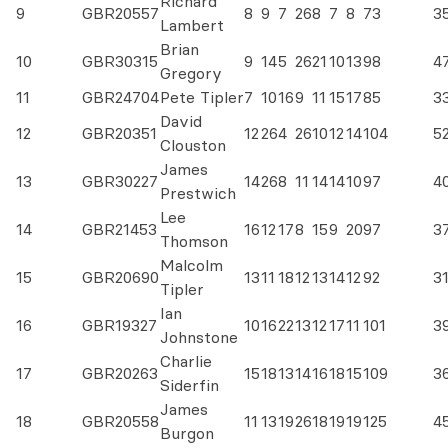
Richard
9
GBR20557
8
9
7
26
8
7
8
73
3
Lambert
Brian
10
GBR30315
9
14
5
26
21
10
13
98
4
Gregory
11
GBR24704
Pete Tipler
7
10
16
9
11
15
17
85
3
David
12
GBR20351
12
26
4
26
10
12
14
104
5
Clouston
James
13
GBR30227
14
26
8
11
14
14
10
97
4
Prestwich
Lee
14
GBR21453
16
12
17
8
15
9
20
97
3
Thomson
Malcolm
15
GBR20690
13
11
18
12
13
14
12
92
3
Tipler
Ian
16
GBR19327
10
16
22
13
12
17
11
101
3
Johnstone
Charlie
17
GBR20263
15
18
13
14
16
18
15
109
3
Siderfin
James
18
GBR20558
11
13
19
26
18
19
19
125
4
Burgon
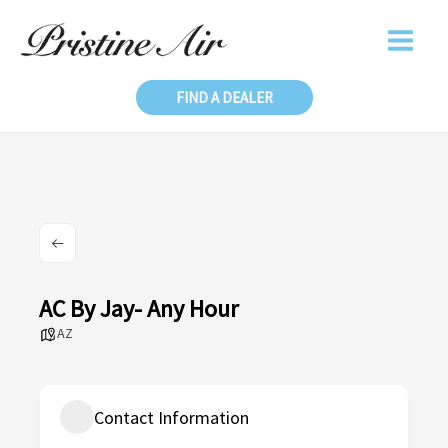
Skip
to
content
FIND A DEALER
AC By Jay- Any Hour
AZ
Contact Information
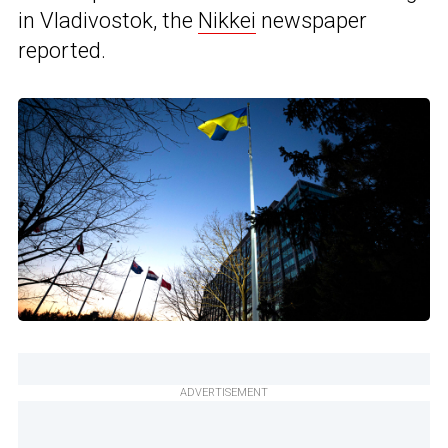
in Vladivostok, the
Nikkei
newspaper
reported.
ADVERTISEMENT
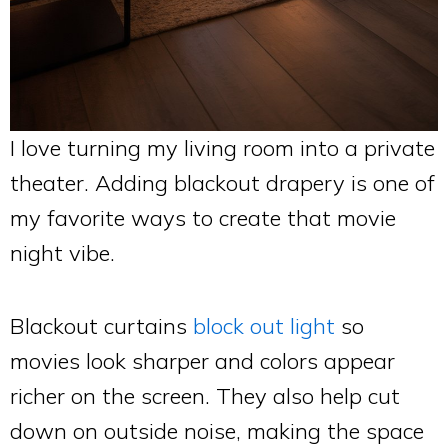
I love turning my living room into a private
theater. Adding blackout drapery is one of
my favorite ways to create that movie
night vibe.
Blackout curtains
block out light
so
movies look sharper and colors appear
richer on the screen. They also help cut
down on outside noise, making the space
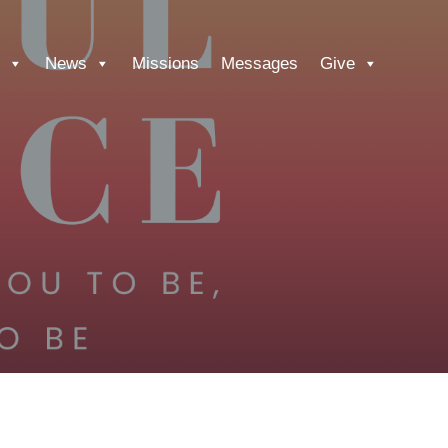
News
Missions
Messages
Give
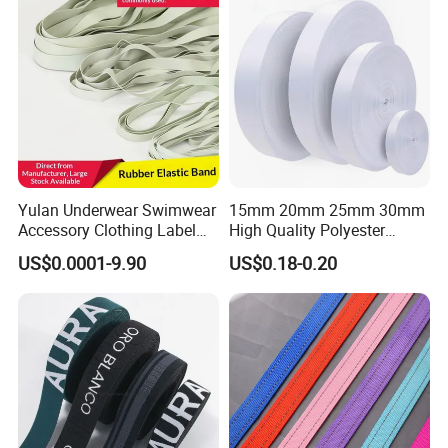
Yulan Underwear Swimwear
15mm 20mm 25mm 30mm
Accessory Clothing Label
High Quality Polyester
Natural Latex Elastic Rubber
Lanyard Webbing Roll White
US$0.0001-9.90
US$0.18-0.20
Tape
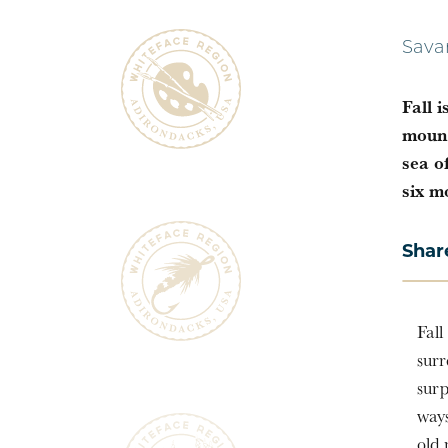
Sava
Fall 
mount
sea o
six m
Shar
Fall
surr
surp
ways
old 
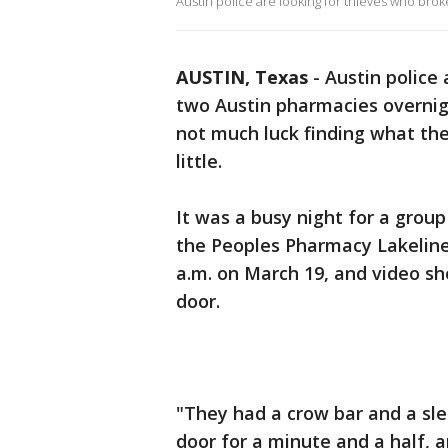
Austin police are looking for thieves who broke
AUSTIN, Texas
-
Austin police 
two Austin pharmacies overni
not much luck finding what the
little.
It was a busy night for a group
the Peoples Pharmacy Lakeline 
a.m. on March 19, and video s
door.
"They had a crow bar and a sl
door for a minute and a half, a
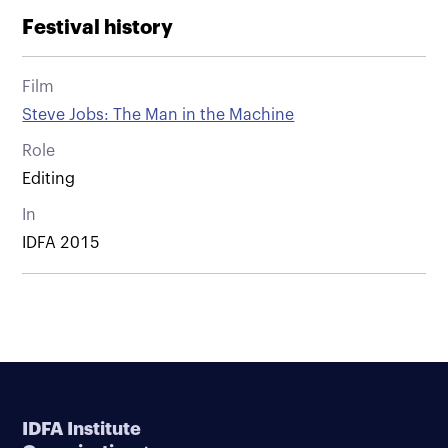
Festival history
Film
Steve Jobs: The Man in the Machine
Role
Editing
In
IDFA 2015
IDFA Institute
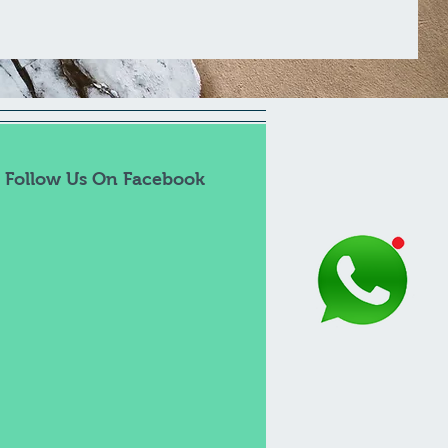
Follow Us On Facebook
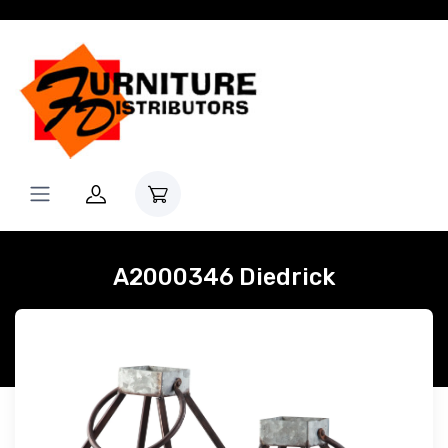
A2000346 Diedrick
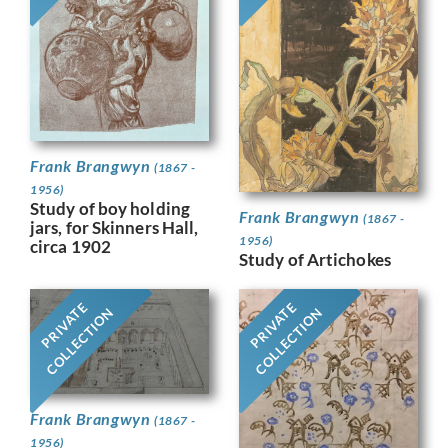
Frank Brangwyn
(1867 -
1956)
Study of boy holding
Frank Brangwyn
(1867 -
jars, for Skinners Hall,
1956)
circa 1902
Study of Artichokes
PRIVATE
PRIVATE
COLLECTION
COLLECTION
Frank Brangwyn
(1867 -
1956)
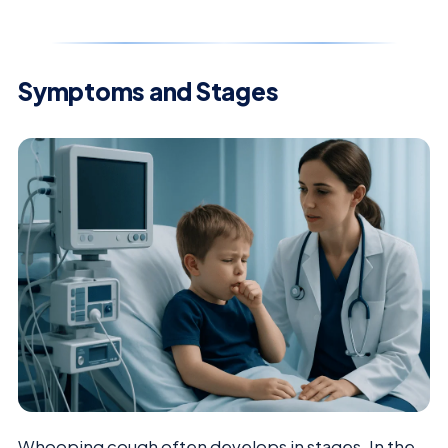
Symptoms and Stages
Whooping cough often develops in stages. In the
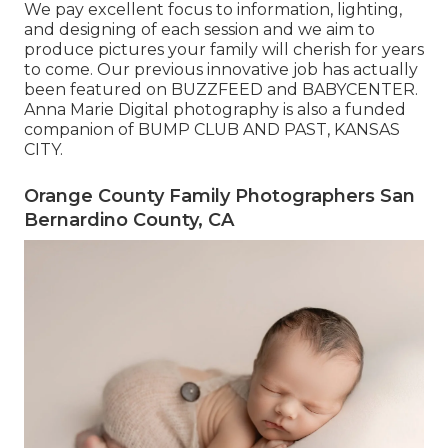
We pay excellent focus to information, lighting,
and designing of each session and we aim to
produce pictures your family will cherish for years
to come. Our previous innovative job has actually
been featured on BUZZFEED and BABYCENTER.
Anna Marie Digital photography is also a funded
companion of BUMP CLUB AND PAST, KANSAS
CITY.
Orange County Family Photographers San
Bernardino County, CA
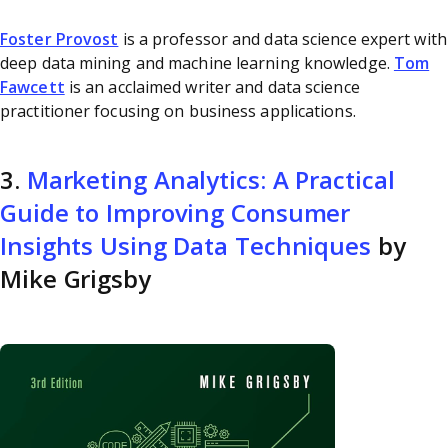
Foster Provost
is a professor and data science expert with
deep data mining and machine learning knowledge.
Tom
Fawcett
is an acclaimed writer and data science
practitioner focusing on business applications.
3.
Marketing Analytics: A Practical
Guide to Improving Consumer
Insights Using Data Techniques
by
Mike Grigsby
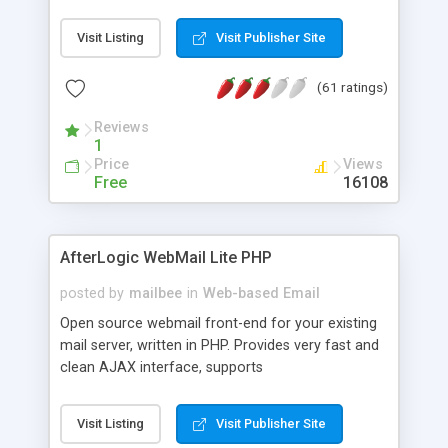
once on your page. No database is required.
Visit Listing
Visit Publisher Site
(61 ratings)
Reviews
1
Price
Views
Free
16108
AfterLogic WebMail Lite PHP
posted by
mailbee
in
Web-based Email
Open source webmail front-end for your existing
mail server, written in PHP. Provides very fast and
clean AJAX interface, supports
IMAP/SMTP/SSL/LDAP, folders, threads, rich-text
editor, address book with contacts and groups,
Visit Listing
Visit Publisher Site
web admin panel, non-English languages, user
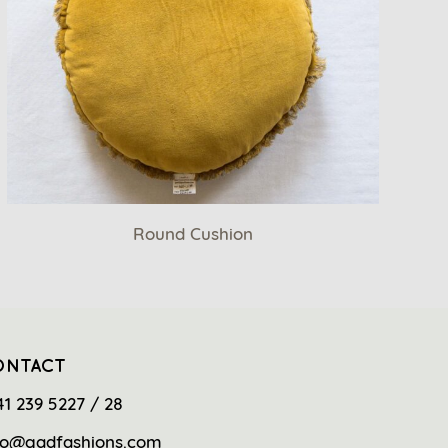
Round Cushion
ONTACT
41 239 5227 / 28
fo@gadfashions.com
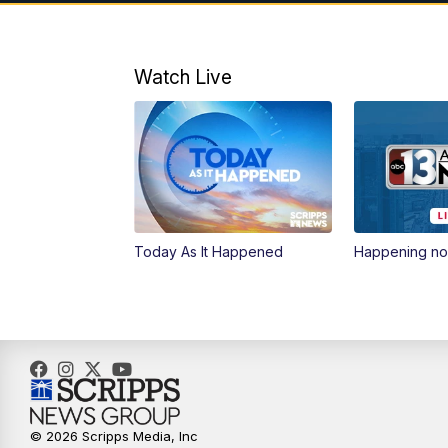
Watch Live
Today As It Happened
Happening n
© 2026 Scripps Media, Inc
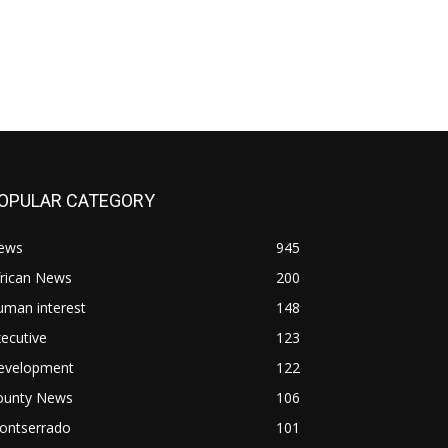
OPULAR CATEGORY
ews
945
frican News
200
uman interest
148
ecutive
123
evelopment
122
ounty News
106
ontserrado
101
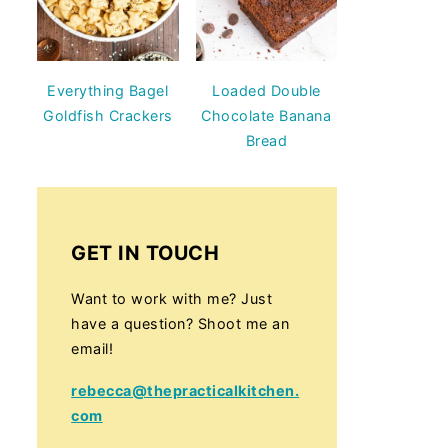
Everything Bagel
Loaded Double
Goldfish Crackers
Chocolate Banana
Bread
GET IN TOUCH
Want to work with me? Just
have a question? Shoot me an
email!
rebecca@thepracticalkitchen.
com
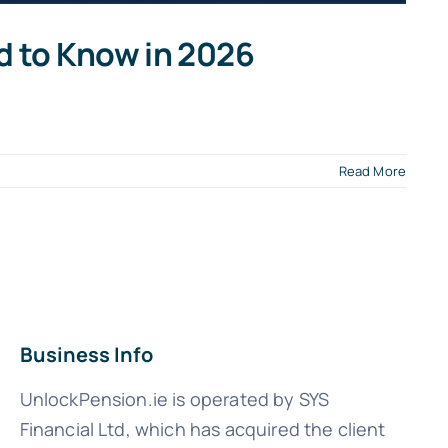
d to Know in 2026
Read More
Business Info
UnlockPension.ie is operated by SYS
Financial Ltd, which has acquired the client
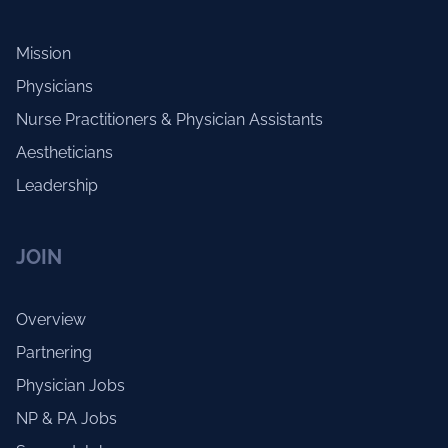
Mission
Physicians
Nurse Practitioners & Physician Assistants
Aestheticians
Leadership
JOIN
Overview
Partnering
Physician Jobs
NP & PA Jobs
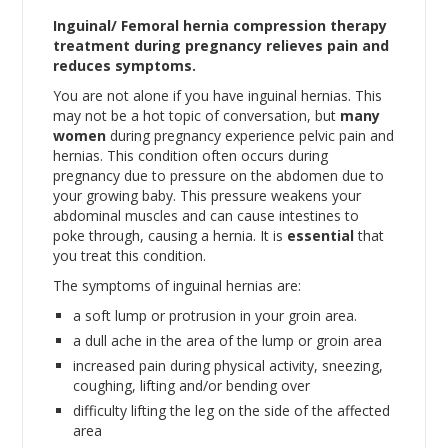
Inguinal/ Femoral hernia compression therapy
treatment during pregnancy relieves pain and
reduces symptoms.
You are not alone if you have inguinal hernias. This
may not be a hot topic of conversation, but
many
women
during pregnancy experience pelvic pain and
hernias. This condition often occurs during
pregnancy due to pressure on the abdomen due to
your growing baby. This pressure weakens your
abdominal muscles and can cause intestines to
poke through, causing a hernia. It is
essential
that
you treat this condition.
The symptoms of inguinal hernias are:
a soft lump or protrusion in your groin area.
a dull ache in the area of the lump or groin area
increased pain during physical activity, sneezing,
coughing, lifting and/or bending over
difficulty lifting the leg on the side of the affected
area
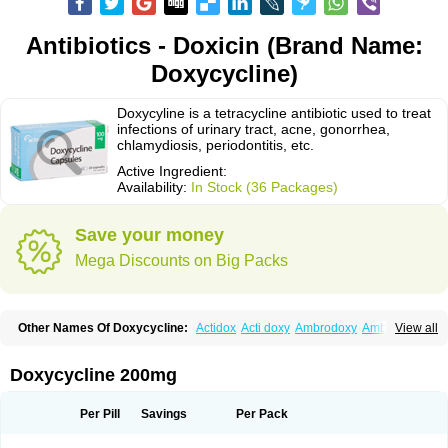
Antibiotics - Doxicin (Brand Name:
Doxycycline)
Doxycyline is a tetracycline antibiotic used to treat
infections of urinary tract, acne, gonorrhea,
chlamydiosis, periodontitis, etc.
Active Ingredient:
Availability:
In Stock (36 Packages)
Save your money
Mega Discounts on Big Packs
Other Names Of Doxycycline:
Actidox
Acti doxy
Ambrodoxy
Ambroxol
View all
Amermycin
Antodox
Apdox
Asidox
Asolmicina
Atridox
Bactidox
Bassado
Bidoxi
Bio-doxi
Biodoxi
Biomoxin
Bistor
Bronmycin
By-mycin
Calierdoxina
Ciclidoxan
Ciclonal
Clinofug d
Compomix
Cyclidox
Doxycycline 200mg
Deoxymykoin
Docdoxycy
Dohixat
Doksiciklin
Doksin
Doksy
Doksycyklina
Doprovet
Doryx
Dosil
Dotur
Dovicin
Doxacil
Doxacin
Doxakne
Doxam
Doxat
Doxi-1
Doxiac
Doxibiot
Doxibiotic
Doxibrom
Per Pill
Savings
Per Pack
Doxicap
Doxiciclina
Doxicin
Doxiclat
Doxiclin
Doxicline
Doxiclival
Doxiclor
Doxicon
Doxicor
Doxicrisol
Doxigen
Doxil
Doxilina
Doximal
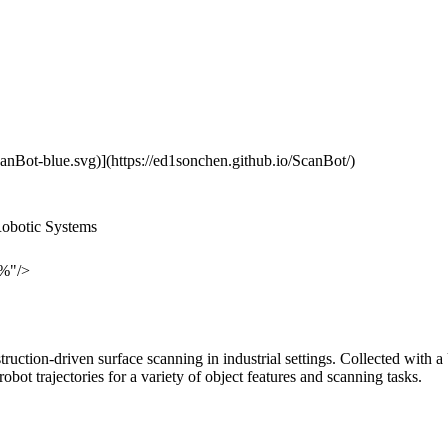
canBot-blue.svg)](https://ed1sonchen.github.io/ScanBot/)
Robotic Systems
0%"/>
nstruction-driven surface scanning in industrial settings. Collected w
t trajectories for a variety of object features and scanning tasks.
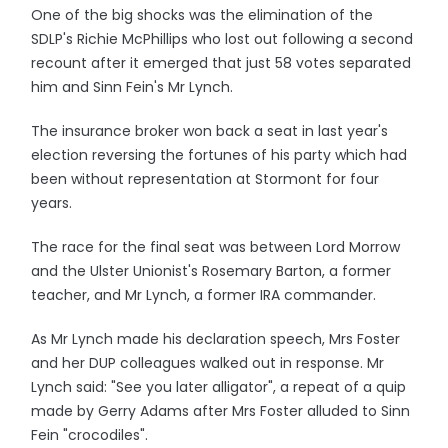
One of the big shocks was the elimination of the
SDLP's Richie McPhillips who lost out following a second
recount after it emerged that just 58 votes separated
him and Sinn Fein's Mr Lynch.
The insurance broker won back a seat in last year's
election reversing the fortunes of his party which had
been without representation at Stormont for four
years.
The race for the final seat was between Lord Morrow
and the Ulster Unionist's Rosemary Barton, a former
teacher, and Mr Lynch, a former IRA commander.
As Mr Lynch made his declaration speech, Mrs Foster
and her DUP colleagues walked out in response. Mr
Lynch said: "See you later alligator", a repeat of a quip
made by Gerry Adams after Mrs Foster alluded to Sinn
Fein "crocodiles".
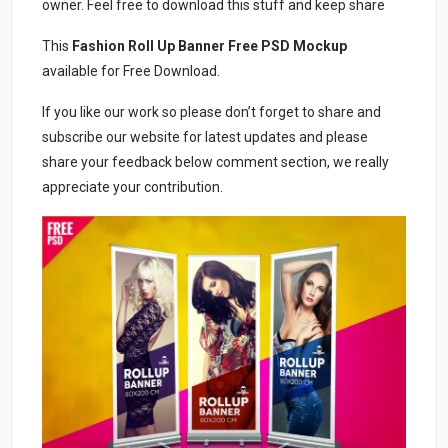
owner. Feel free to download this stuff and keep share
This
Fashion Roll Up Banner Free PSD Mockup
available for Free Download.
If you like our work so please don’t forget to share and
subscribe our website for latest updates and please
share your feedback below comment section, we really
appreciate your contribution.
+++
**WHAT THIS TASK INVOLVES:**
When you restate the listing above, give each line word for word but leave out every image.

**RESPONSE:**
Richard
9
GBR20557
8
9
7
26
8
7
8
73
3
Lambert
Brian
10
GBR30315
9
14
5
26
21
10
13
98
4
Gregory
11
GBR24704
Pete Tipler
7
10
16
9
11
15
17
85
3
David
12
GBR20351
12
26
4
26
10
12
14
104
5
Clouston
James
13
GBR30227
14
26
8
11
14
14
10
97
4
Prestwich
Lee
14
GBR21453
16
12
17
8
15
9
20
97
3
Thomson
Malcolm
15
GBR20690
13
11
18
12
13
14
12
92
3
Tipler
Ian
16
GBR19327
10
16
22
13
12
17
11
101
3
Johnstone
Charlie
17
GBR20263
15
18
13
14
16
18
15
109
3
Siderfin
James
18
GBR20558
11
13
19
26
18
19
19
125
4
Burgon
Skip
to
content
FIND A DEALER
AC By Jay- Any Hour
AZ
Contact Information
in Vladivostok, the
Nikkei
newspaper
reported.
ADVERTISEMENT
I love turning my living room into a private
theater. Adding blackout drapery is one of
my favorite ways to create that movie
night vibe.
Blackout curtains
block out light
so
movies look sharper and colors appear
richer on the screen. They also help cut
down on outside noise, making the space
News
Missions
Messages
Give
Yulan Underwear Swimwear
15mm 20mm 25mm 30mm
Accessory Clothing Label
High Quality Polyester
Natural Latex Elastic Rubber
Lanyard Webbing Roll White
US$0.0001-9.90
US$0.18-0.20
Tape
Sava
Fall 
mount
sea o
six m
Shar
Fall
surr
surp
ways
old 
Austin police are looking for thieves who broke
AUSTIN, Texas
-
Austin police 
two Austin pharmacies overni
not much luck finding what the
little.
It was a busy night for a group
the Peoples Pharmacy Lakeline 
a.m. on March 19, and video s
door.
"They had a crow bar and a sl
door for a minute and a half, a
Festival history
Film
Steve Jobs: The Man in the Machine
Role
Editing
In
IDFA 2015
IDFA Institute
Follow Us On Facebook
A2000346 Diedrick
Frank Brangwyn
(1867 -
1956)
Study of boy holding
Frank Brangwyn
(1867 -
jars, for Skinners Hall,
1956)
circa 1902
Study of Artichokes
PRIVATE
PRIVATE
COLLECTION
COLLECTION
Frank Brangwyn
(1867 -
1956)
Symptoms and Stages
Whooping cough often develops in stages. In the
We pay excellent focus to information, lighting,
and designing of each session and we aim to
produce pictures your family will cherish for years
to come. Our previous innovative job has actually
been featured on BUZZFEED and BABYCENTER.
Anna Marie Digital photography is also a funded
companion of BUMP CLUB AND PAST, KANSAS
CITY.
Orange County Family Photographers San
Bernardino County, CA
Foster Provost
is a professor and data science expert with
deep data mining and machine learning knowledge.
Tom
Fawcett
is an acclaimed writer and data science
practitioner focusing on business applications.
3.
Marketing Analytics: A Practical
Guide to Improving Consumer
Insights Using Data Techniques
by
Mike Grigsby
once on your page. No database is required.
Visit Listing
Visit Publisher Site
(61 ratings)
Reviews
1
Price
Views
Free
16108
AfterLogic WebMail Lite PHP
posted by
mailbee
in
Web-based Email
Open source webmail front-end for your existing
mail server, written in PHP. Provides very fast and
clean AJAX interface, supports
IMAP/SMTP/SSL/LDAP, folders, threads, rich-text
editor, address book with contacts and groups,
Visit Listing
Visit Publisher Site
web admin panel, non-English languages, user
Round Cushion
ONTACT
41 239 5227 / 28
fo@gadfashions.com
Watch Live
Today As It Happened
Happening n
© 2026 Scripps Media, Inc
OPULAR CATEGORY
ews
945
frican News
200
uman interest
148
ecutive
123
evelopment
122
ounty News
106
ontserrado
101
Everything Bagel
Loaded Double
Goldfish Crackers
Chocolate Banana
Bread
GET IN TOUCH
Want to work with me? Just
have a question? Shoot me an
email!
rebecca@thepracticalkitchen.
com
d to Know in 2026
Read More
Business Info
UnlockPension.ie is operated by SYS
Financial Ltd, which has acquired the client
Mission
Physicians
Nurse Practitioners & Physician Assistants
Aestheticians
Leadership
JOIN
Overview
Partnering
Physician Jobs
NP & PA Jobs
Inguinal/ Femoral hernia compression therapy
treatment during pregnancy relieves pain and
reduces symptoms.
You are not alone if you have inguinal hernias. This
may not be a hot topic of conversation, but
many
women
during pregnancy experience pelvic pain and
hernias. This condition often occurs during
pregnancy due to pressure on the abdomen due to
your growing baby. This pressure weakens your
abdominal muscles and can cause intestines to
poke through, causing a hernia. It is
essential
that
you treat this condition.
The symptoms of inguinal hernias are:
a soft lump or protrusion in your groin area.
a dull ache in the area of the lump or groin area
increased pain during physical activity, sneezing,
coughing, lifting and/or bending over
difficulty lifting the leg on the side of the affected
area
Antibiotics - Doxicin (Brand Name:
Doxycycline)
Doxycyline is a tetracycline antibiotic used to treat
infections of urinary tract, acne, gonorrhea,
chlamydiosis, periodontitis, etc.
Active Ingredient:
Availability:
In Stock (36 Packages)
Save your money
Mega Discounts on Big Packs
Other Names Of Doxycycline:
Actidox
Acti doxy
Ambrodoxy
Ambroxol
View all
Amermycin
Antodox
Apdox
Asidox
Asolmicina
Atridox
Bactidox
Bassado
Bidoxi
Bio-doxi
Biodoxi
Biomoxin
Bistor
Bronmycin
By-mycin
Calierdoxina
Ciclidoxan
Ciclonal
Clinofug d
Compomix
Cyclidox
Doxycycline 200mg
Deoxymykoin
Docdoxycy
Dohixat
Doksiciklin
Doksin
Doksy
Doksycyklina
Doprovet
Doryx
Dosil
Dotur
Dovicin
Doxacil
Doxacin
Doxakne
Doxam
Doxat
Doxi-1
Doxiac
Doxibiot
Doxibiotic
Doxibrom
Per Pill
Savings
Per Pack
Doxicap
Doxiciclina
Doxicin
Doxiclat
Doxiclin
Doxicline
Doxiclival
Doxiclor
Doxicon
Doxicor
Doxicrisol
Doxigen
Doxil
Doxilina
Doximal
canBot-blue.svg)](https://ed1sonchen.github.io/ScanBot/)
Robotic Systems
0%"/>
nstruction-driven surface scanning in industrial settings. Collected w
t trajectories for a variety of object features and scanning tasks.
One of the big shocks was the elimination of the
SDLP's Richie McPhillips who lost out following a second
recount after it emerged that just 58 votes separated
him and Sinn Fein's Mr Lynch.
The insurance broker won back a seat in last year's
election reversing the fortunes of his party which had
been without representation at Stormont for four
years.
The race for the final seat was between Lord Morrow
and the Ulster Unionist's Rosemary Barton, a former
teacher, and Mr Lynch, a former IRA commander.
As Mr Lynch made his declaration speech, Mrs Foster
and her DUP colleagues walked out in response. Mr
Lynch said: "See you later alligator", a repeat of a quip
made by Gerry Adams after Mrs Foster alluded to Sinn
Fein "crocodiles".
owner. Feel free to download this stuff and keep share
This
Fashion Roll Up Banner Free PSD Mockup
available for Free Download.
If you like our work so please don’t forget to share and
subscribe our website for latest updates and please
share your feedback below comment section, we really
appreciate your contribution.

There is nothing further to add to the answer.